▸ To do
Since the pictures are not wanted, copy only the text of every record exactly.
-------- Dataset content
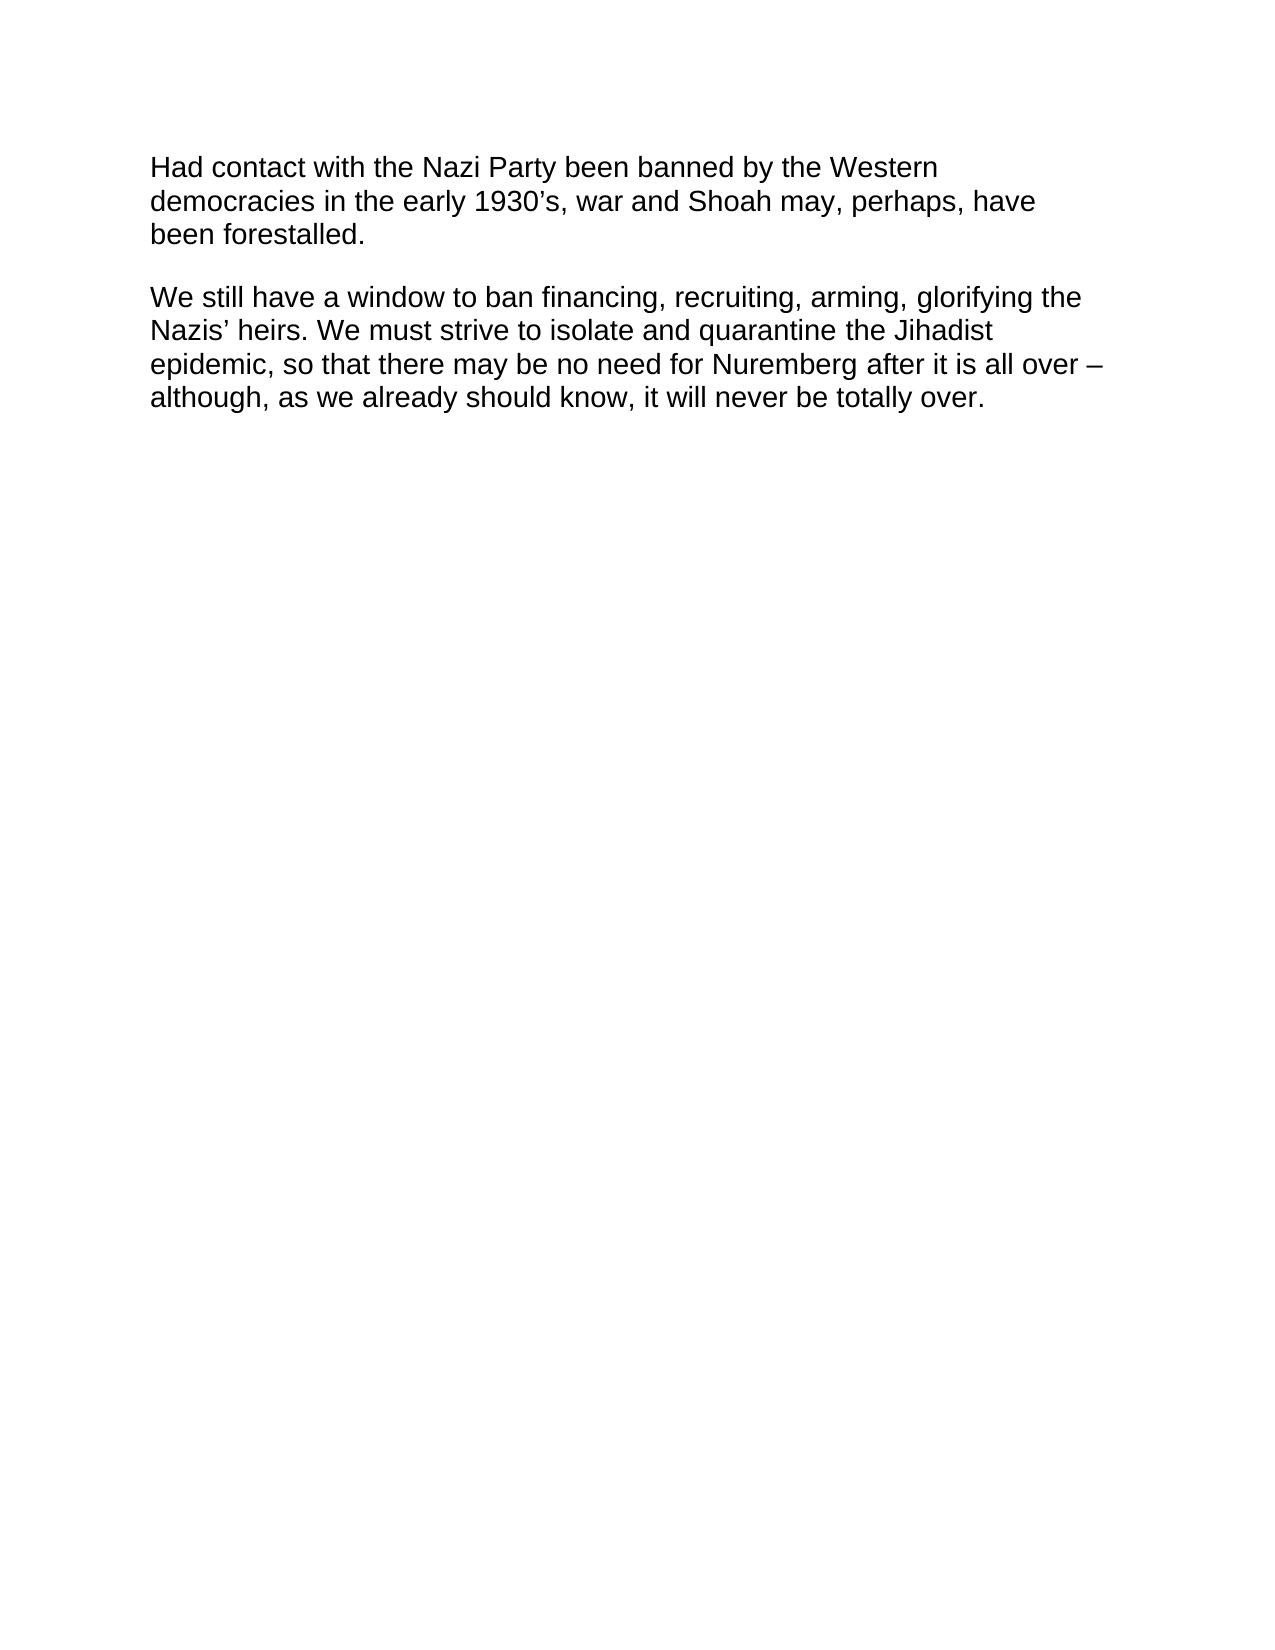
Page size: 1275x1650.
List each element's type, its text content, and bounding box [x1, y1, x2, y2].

text Had contact with the Nazi Party been banned by the Western democracies in the early 1930’s, war and Shoah may, perhaps, have been forestalled. [150, 150, 1125, 251]
text We still have a window to ban financing, recruiting, arming, glorifying the Nazis’ heirs. We must strive to isolate and quarantine the Jihadist epidemic, so that there may be no need for Nuremberg after it is all over – although, as we already should know, it will never be totally over. [150, 280, 1125, 414]
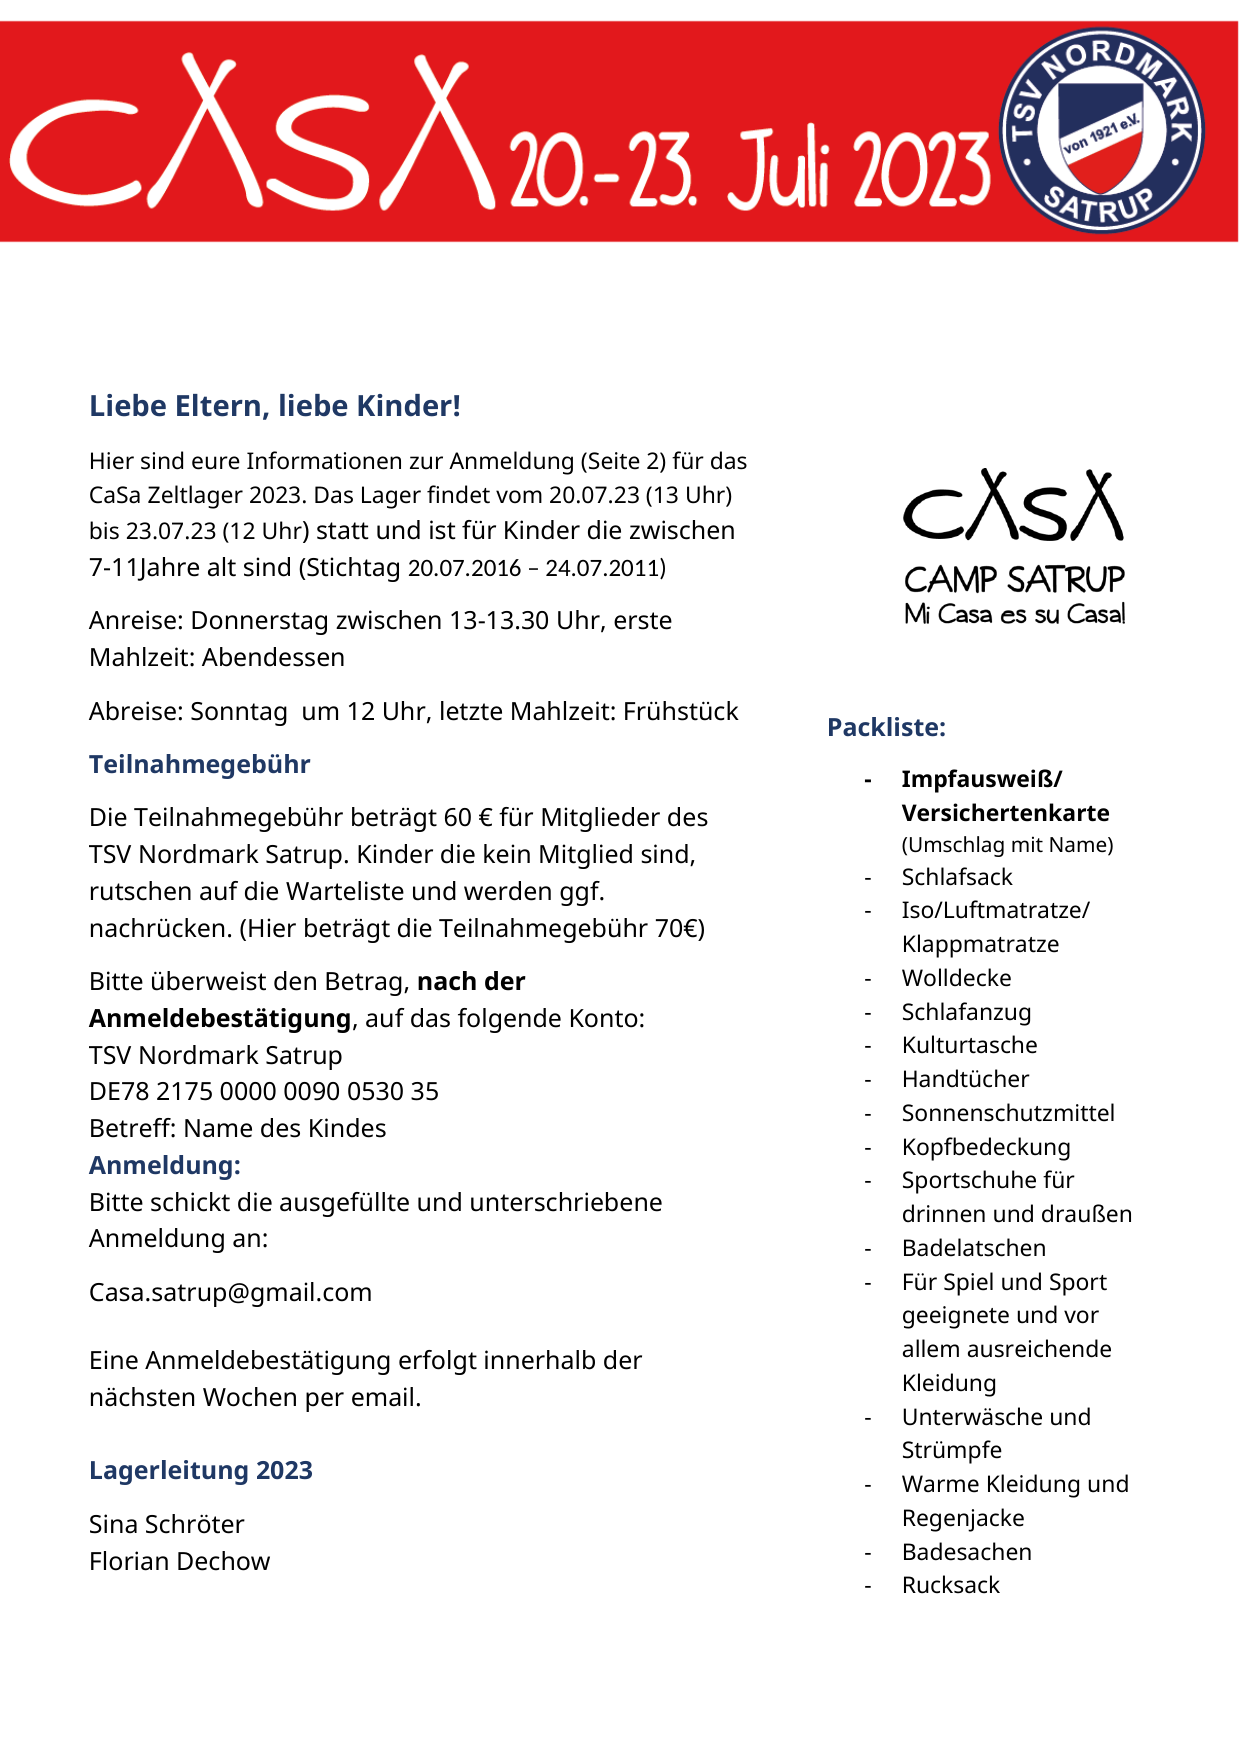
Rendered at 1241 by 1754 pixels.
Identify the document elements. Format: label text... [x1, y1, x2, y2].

text Packliste: [827, 709, 1137, 743]
text Casa.satrup@gmail.com [89, 1274, 753, 1309]
list Warme Kleidung und Regenjacke [864, 1468, 1137, 1533]
list Iso/Luftmatratze/Klappmatratze [864, 894, 1137, 959]
text Anmeldung: [89, 1148, 753, 1182]
text Lagerleitung 2023 [89, 1453, 753, 1487]
text Hier sind eure Informationen zur Anmeldung (Seite 2) für das CaSa Zeltlager 2023. Das Lager findet vom 20.07.23 (13 Uhr) bis 23.07.23 (12 Uhr) statt und ist für Kinder die zwischen 7-11Jahre alt sind (Stichtag 20.07.2016 – 24.07.2011) [89, 445, 753, 583]
text TSV Nordmark Satrup [89, 1037, 753, 1071]
list Sonnenschutzmittel [864, 1097, 1137, 1128]
text Florian Dechow [89, 1543, 753, 1577]
list Badesachen [864, 1536, 1137, 1567]
list Für Spiel und Sport geeignete und vor allem ausreichende Kleidung [864, 1266, 1137, 1398]
list Wolldecke [864, 962, 1137, 993]
list Impfausweiß/Versichertenkarte (Umschlag mit Name) [864, 763, 1137, 858]
text Betreff: Name des Kindes [89, 1111, 753, 1145]
text Liebe Eltern, liebe Kinder! [89, 386, 753, 425]
picture [903, 468, 1125, 624]
text Teilnahmegebühr [89, 747, 753, 781]
text Anreise: Donnerstag zwischen 13-13.30 Uhr, erste Mahlzeit: Abendessen [89, 603, 753, 674]
list Kopfbedeckung [864, 1131, 1137, 1162]
list Kulturtasche [864, 1029, 1137, 1061]
list Handtücher [864, 1063, 1137, 1094]
text DE78 2175 0000 0090 0530 35 [89, 1074, 753, 1108]
list Schlafanzug [864, 996, 1137, 1027]
text Abreise: Sonntag um 12 Uhr, letzte Mahlzeit: Frühstück [89, 693, 753, 727]
text Bitte schickt die ausgefüllte und unterschriebene Anmeldung an: [89, 1184, 753, 1255]
text Die Teilnahmegebühr beträgt 60 € für Mitglieder des TSV Nordmark Satrup. Kinder die kein Mitglied sind, rutschen auf die Warteliste und werden ggf. nachrücken. (Hier beträgt die Teilnahmegebühr 70€) [89, 800, 753, 944]
text Bitte überweist den Betrag, nach der Anmeldebestätigung, auf das folgende Konto: [89, 964, 753, 1034]
text Sina Schröter [89, 1506, 753, 1541]
list Schlafsack [864, 861, 1137, 892]
text Eine Anmeldebestätigung erfolgt innerhalb der nächsten Wochen per email. [89, 1343, 753, 1413]
list Unterwäsche und Strümpfe [864, 1401, 1137, 1466]
list Sportschuhe für drinnen und draußen [864, 1164, 1137, 1229]
list Badelatschen [864, 1232, 1137, 1263]
list Rucksack [864, 1569, 1137, 1601]
picture [0, 0, 1241, 300]
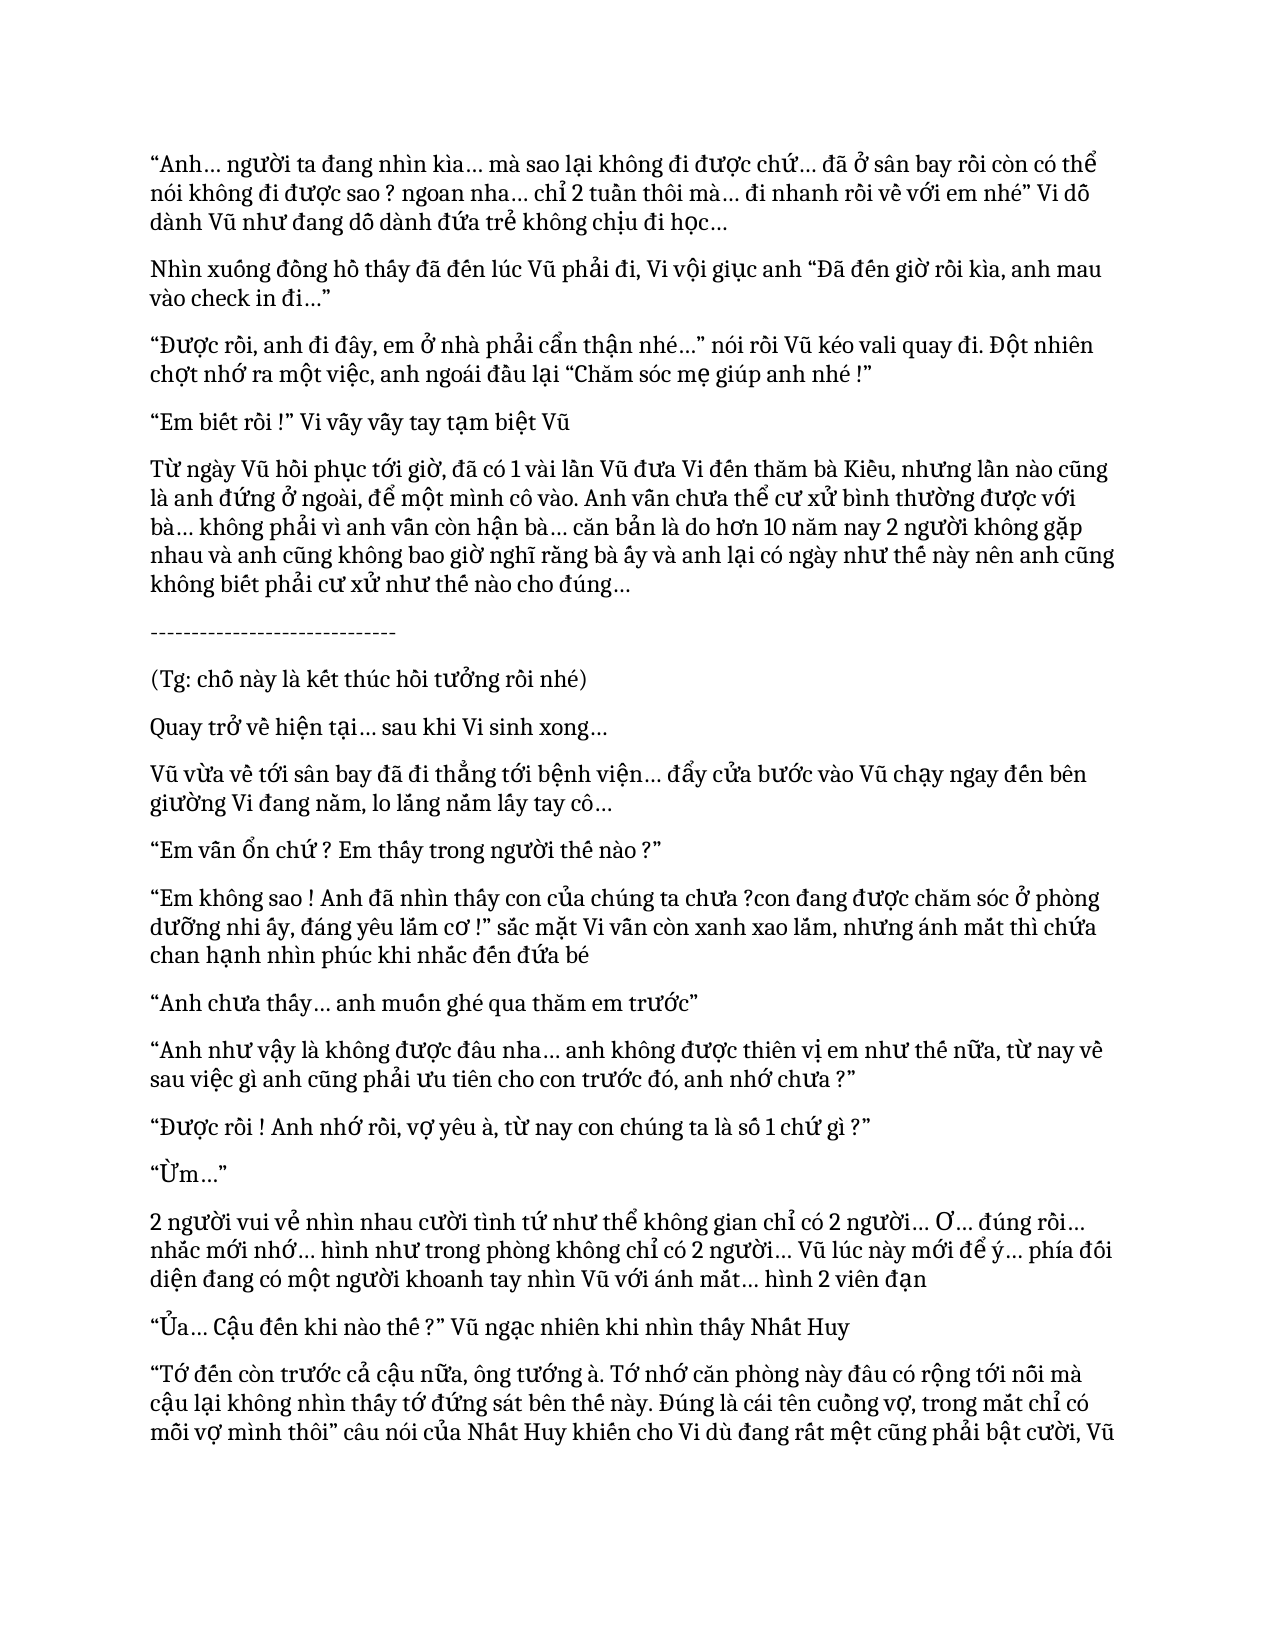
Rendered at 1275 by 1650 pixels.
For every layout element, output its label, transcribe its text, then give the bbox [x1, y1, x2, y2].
----------------
▸ Solution to the problem
Page size: 1275x1650.
List each element's type, its text content, and bounding box [x1, y1, x2, y2].

text Had contact with the Nazi Party been banned by the Western democracies in the early 1930’s, war and Shoah may, perhaps, have been forestalled. [150, 150, 1125, 251]
text We still have a window to ban financing, recruiting, arming, glorifying the Nazis’ heirs. We must strive to isolate and quarantine the Jihadist epidemic, so that there may be no need for Nuremberg after it is all over – although, as we already should know, it will never be totally over. [150, 280, 1125, 414]
Rendered at 1241 by 1754 pixels.
Identify the document elements. Format: label text... [x1, y1, x2, y2].

text Packliste: [827, 709, 1137, 743]
text Casa.satrup@gmail.com [89, 1274, 753, 1309]
list Warme Kleidung und Regenjacke [864, 1468, 1137, 1533]
list Iso/Luftmatratze/Klappmatratze [864, 894, 1137, 959]
text Anmeldung: [89, 1148, 753, 1182]
text Lagerleitung 2023 [89, 1453, 753, 1487]
text Hier sind eure Informationen zur Anmeldung (Seite 2) für das CaSa Zeltlager 2023. Das Lager findet vom 20.07.23 (13 Uhr) bis 23.07.23 (12 Uhr) statt und ist für Kinder die zwischen 7-11Jahre alt sind (Stichtag 20.07.2016 – 24.07.2011) [89, 445, 753, 583]
text TSV Nordmark Satrup [89, 1037, 753, 1071]
list Sonnenschutzmittel [864, 1097, 1137, 1128]
text Florian Dechow [89, 1543, 753, 1577]
list Badesachen [864, 1536, 1137, 1567]
list Für Spiel und Sport geeignete und vor allem ausreichende Kleidung [864, 1266, 1137, 1398]
list Wolldecke [864, 962, 1137, 993]
list Impfausweiß/Versichertenkarte (Umschlag mit Name) [864, 763, 1137, 858]
text Betreff: Name des Kindes [89, 1111, 753, 1145]
text Liebe Eltern, liebe Kinder! [89, 386, 753, 425]
picture [903, 468, 1125, 624]
text Teilnahmegebühr [89, 747, 753, 781]
text Anreise: Donnerstag zwischen 13-13.30 Uhr, erste Mahlzeit: Abendessen [89, 603, 753, 674]
list Kopfbedeckung [864, 1131, 1137, 1162]
list Kulturtasche [864, 1029, 1137, 1061]
list Handtücher [864, 1063, 1137, 1094]
text DE78 2175 0000 0090 0530 35 [89, 1074, 753, 1108]
list Schlafanzug [864, 996, 1137, 1027]
text Abreise: Sonntag um 12 Uhr, letzte Mahlzeit: Frühstück [89, 693, 753, 727]
text Bitte schickt die ausgefüllte und unterschriebene Anmeldung an: [89, 1184, 753, 1255]
text Die Teilnahmegebühr beträgt 60 € für Mitglieder des TSV Nordmark Satrup. Kinder die kein Mitglied sind, rutschen auf die Warteliste und werden ggf. nachrücken. (Hier beträgt die Teilnahmegebühr 70€) [89, 800, 753, 944]
text Bitte überweist den Betrag, nach der Anmeldebestätigung, auf das folgende Konto: [89, 964, 753, 1034]
text Sina Schröter [89, 1506, 753, 1541]
list Schlafsack [864, 861, 1137, 892]
text Eine Anmeldebestätigung erfolgt innerhalb der nächsten Wochen per email. [89, 1343, 753, 1413]
list Unterwäsche und Strümpfe [864, 1401, 1137, 1466]
list Sportschuhe für drinnen und draußen [864, 1164, 1137, 1229]
list Badelatschen [864, 1232, 1137, 1263]
list Rucksack [864, 1569, 1137, 1601]
picture [0, 0, 1241, 300]
Rendered at 1275 by 1650 pixels.
For every layout element, output its label, transcribe its text, then give the bbox [x1, y1, x2, y2].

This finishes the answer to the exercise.